In fact, 75 percent of all breast cancers and about 20 percent of triple negative cancers are positive for the androgen receptor. Blocking the androgen receptor may stop the growth of some triple negative breast cancers – these aggressive cancers for which chemotherapy, radiation, surgery and hope have long been the only treatments.
"This work is a concise example of modern cancer science in action. We noticed something in the clinic, worked on it in the lab, and now are happy to report the lab work is once again back in the clinic where it has the very real potential to benefit patients," says Anthony Elias, MD, breast cancer program director at CU Cancer Center.
The work started in 2001 when Elias took the clinical observation of estrogen-positive breast cancers that responded poorly or only very temporarily to estrogen-blocking treatments, to colleague Jennifer Richer, PhD, co-director of the CU Cancer Center Tissue Processing and Procurement Core. In these cases, something else was driving the cancer. What was the pathway? Richer showed that it was the androgen receptor.
Androgens including testosterone have long been implicated as a driver of prostate cancer and so drugs targeting both the body's production of androgens and cancer cells' ability to use the hormone were already in the development pipeline. Richer started with cell culture and animal model work on a then-experimental drug by the company Medivation known as MDV-3100.
"Normally, the way these hormones work is by attaching to receptors in the cell cytoplasm, at which point the receptor draws itself and the hormone molecule inside the nucleus where it regulates genes," Richer says. The genes regulated by these hormones tell breast cancer cells to survive and reproduce beyond control. The drug MDV-3100, now known as Enzalutamide, which recently gained FDA approval for use with prostate cancer, makes androgen receptors unable to go into a cell's nucleus – and so the message of growth never gets delivered.

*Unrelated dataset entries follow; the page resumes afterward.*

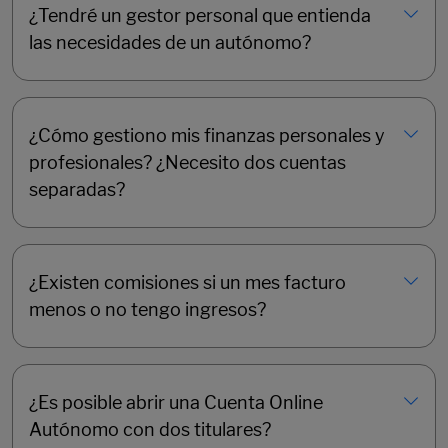
¿Tendré un gestor personal que entienda
las necesidades de un autónomo?
¿Cómo gestiono mis finanzas personales y
profesionales? ¿Necesito dos cuentas
separadas?
¿Existen comisiones si un mes facturo
menos o no tengo ingresos?
¿Es posible abrir una Cuenta Online
Autónomo con dos titulares?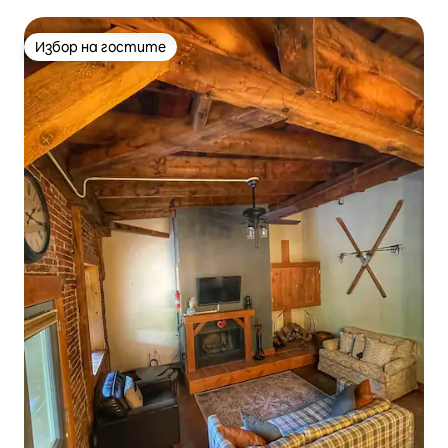
Избор на гостите
Избор на гостите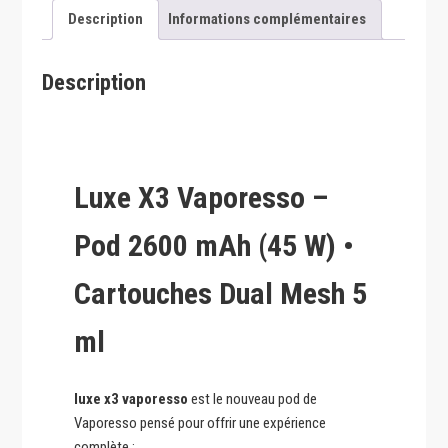
Description
Informations complémentaires
Description
Luxe X3 Vaporesso –
Pod 2600 mAh (45 W) •
Cartouches Dual Mesh 5
ml
luxe x3 vaporesso
est le nouveau pod de
Vaporesso pensé pour offrir une expérience
complète :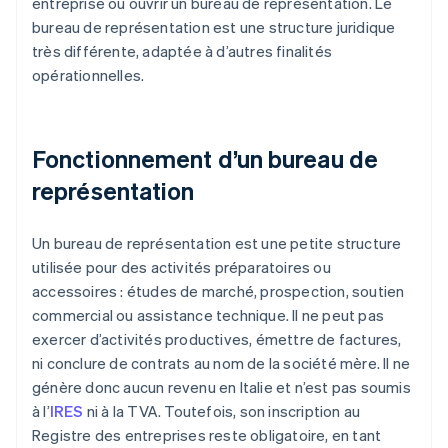
entreprise ou ouvrir un bureau de représentation. Le
bureau de représentation est une structure juridique
très différente, adaptée à d’autres finalités
opérationnelles.
Fonctionnement d’un bureau de
représentation
Un bureau de représentation est une petite structure
utilisée pour des activités préparatoires ou
accessoires : études de marché, prospection, soutien
commercial ou assistance technique. Il ne peut pas
exercer d’activités productives, émettre de factures,
ni conclure de contrats au nom de la société mère. Il ne
génère donc aucun revenu en Italie et n’est pas soumis
à l’
IRES
ni à la TVA. Toutefois, son inscription au
Registre des entreprises reste obligatoire, en tant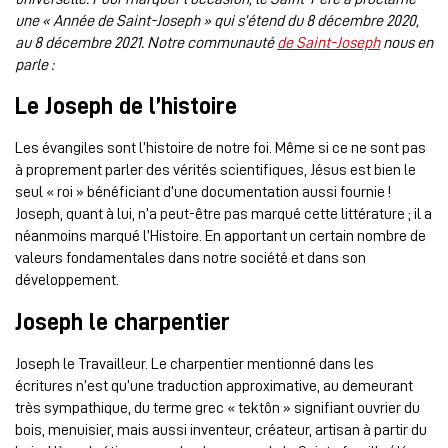
une « Année de Saint-Joseph » qui s’étend du 8 décembre 2020,
au 8 décembre 2021. Notre communauté
de Saint-Joseph
nous en
parle :
Le Joseph de l’histoire
Les évangiles sont l’histoire de notre foi. Même si ce ne sont pas
à proprement parler des vérités scientifiques, Jésus est bien le
seul « roi » bénéficiant d’une documentation aussi fournie !
Joseph, quant à lui, n’a peut-être pas marqué cette littérature ; il a
néanmoins marqué l’Histoire. En apportant un certain nombre de
valeurs fondamentales dans notre société et dans son
développement.
Joseph le charpentier
Joseph le Travailleur. Le charpentier mentionné dans les
écritures n’est qu’une traduction approximative, au demeurant
très sympathique, du terme grec « tektôn » signifiant ouvrier du
bois, menuisier, mais aussi inventeur, créateur, artisan à partir du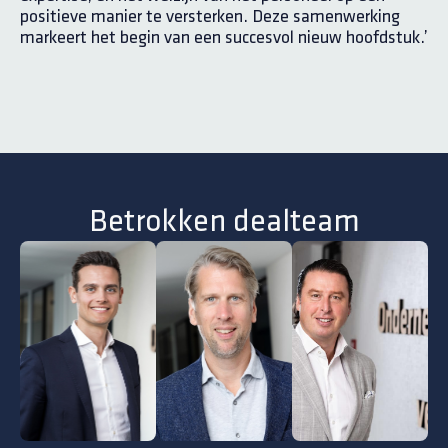
positieve manier te versterken. Deze samenwerking
markeert het begin van een succesvol nieuw hoofdstuk.’
Betrokken dealteam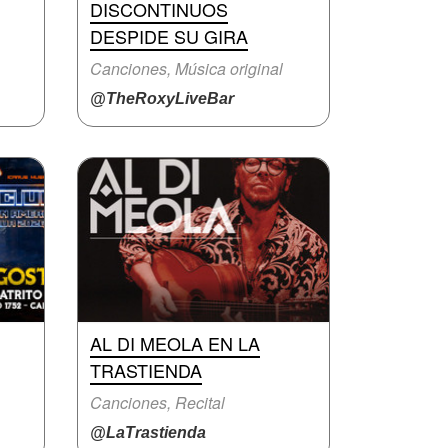
DISCONTINUOS
DESPIDE SU GIRA
Canciones, Música original
@TheRoxyLiveBar
AL DI MEOLA EN LA
TRASTIENDA
Canciones, Recital
@LaTrastienda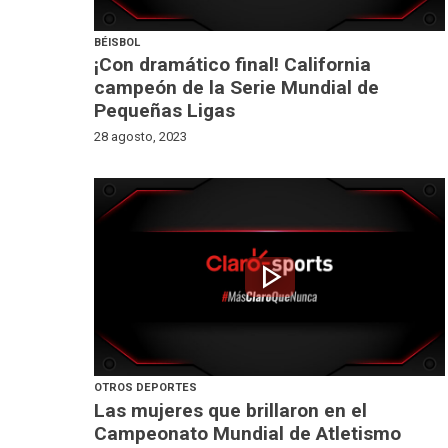
BÉISBOL
¡Con dramático final! California
campeón de la Serie Mundial de
Pequeñas Ligas
28 agosto, 2023
play_arrow
OTROS DEPORTES
Las mujeres que brillaron en el
Campeonato Mundial de Atletismo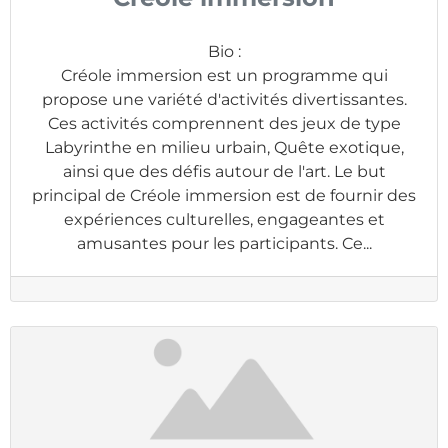
Bio
:
Créole immersion est un programme qui
propose une variété d'activités divertissantes.
Ces activités comprennent des jeux de type
Labyrinthe en milieu urbain, Quête exotique,
ainsi que des défis autour de l'art. Le but
principal de Créole immersion est de fournir des
expériences culturelles, engageantes et
amusantes pour les participants. Ce...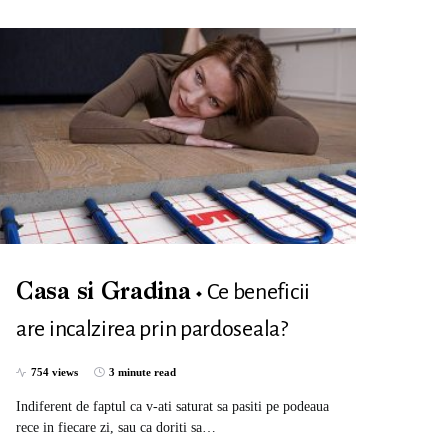
Ce beneficii
Casa si Gradina
are incalzirea prin pardoseala?
754 views
3 minute read
Indiferent de faptul ca v-ati saturat sa pasiti pe podeaua
rece in fiecare zi, sau ca doriti sa…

"Interestingly, it seems that estrogen-positive breast cancers are susceptible to the same drug," Richer says, explaining that something about the way the signal of estrogen is transmitted inside a cell's nucleus requires the (counterintuitive) presence of androgen receptors in the nucleus, too.
And so Enzalutamide has many potential uses in the treatment of breast cancer: as a first-line drug against androgen receptor-positive cancers with or without additional hormonal drivers, as a second-line drug against tumors that have mutated away from estrogen- or HER2-dependence by adopting androgen-dependence, in combination with drugs that target these other hormones to disallow cancer from mutating toward androgen-dependence in the first place, or perhaps in addition to or instead of existing treatments for estrogen-positive breast cancers – which seem susceptible to this anti-androgen therapy.
This week, after seeing, "no additional toxicities," Elias expects an ongoing Phase I clinical trial of Enzalutamide for triple-negative breast cancers to flip to a Phase II trial - from proving safety to demonstrating results. In addition to the CU Cancer Center, the trial is being offered at Memorial Sloan-Kettering Cancer Center and the Karmanos Cancer Institute. Richer and Elias will present additional findings from their work with androgen-positive breast cancer at the San Antonio Breast Cancer Symposium in December and will hear about a major invited grant proposal to the U.S. Department of Defense the same month.
"It's an exciting time for breast cancer research," Elias says. "We should know soon if we have a viable new target in breast cancer treatment."
Along with validating a new target, Richer and Elias may soon provide a powerful new treatment for breast cancers that evade current therapies.